In March 1995, a MDRI team toured one of the psychiatric wards at Nyirö Gyula hospital, three wards at the National Psychiatric Institute (also known as Lipot) in Budapest, and a new psychiatric institution for children on the grounds of Lipot. MDRI also visited the Szentgotthárd social care home. In November 1995, an MDRI team interviewed the directors of two psychiatric departments at Dr. Kenessay Albert Hospital, Balassagyarmat, the deputy director of a psychiatric department at Nyirö Gyula Hospital in Budapest, and the Director of the psychiatric department at Bajcsy Zsilinsky hospital. MDRI teams interviewed medical school authorities at the Semmelweis Medical School, and toured the psychiatric wards of Semmelweis, Kenessay Hospital and Nyirö Gyula hospital. In September 1995, MDRI associate Judith Klein toured a locked ward at Lipot. The November 1995 team also toured the Ludányhalászi social care home near Balassagyarmat. MDRI teams visited the AAwakenings@ community mental health program of Semmelweis medical school, and met with staff seeking to establish a community-based home in Budapest. In March and November 1995, the MDRI teams met with mental health system consumers and family members, including representatives of two consumer organizations. In March 1996, MDRI investigators observed a civil commitment hearing at Semmelweis medical school and visited three out-patient clinics in Budapest. On visits to psychiatric programs, team members toured facilities, visited therapeutic and residential wards, and interviewed administrative authorities, staff, and consumers.

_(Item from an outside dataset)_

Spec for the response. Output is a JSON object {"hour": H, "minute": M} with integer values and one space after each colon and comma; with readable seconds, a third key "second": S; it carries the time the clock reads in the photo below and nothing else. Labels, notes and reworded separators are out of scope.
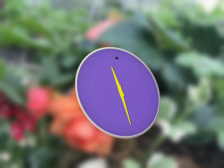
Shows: {"hour": 11, "minute": 28}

At most locations, MDRI teams received full access to facilities, staff and clients without restrictions.7 MDRI was met with great openness and candor, and many people gave generously of their time. Almost without exception, they expressed concern about the need to improve services and the protection of rights of people with mental disabilities. This report - and the difficult reform process that lies ahead - would not have been possible without their support. The observations published in this report and the conclusions reached are those of the authors alone.
The findings of this report represent the views of its authors and of Mental Disability Rights International. Affiliations of the authors are listed for purposes of identification only. This report does not represent any position on the part of the Washington College of Law or American University.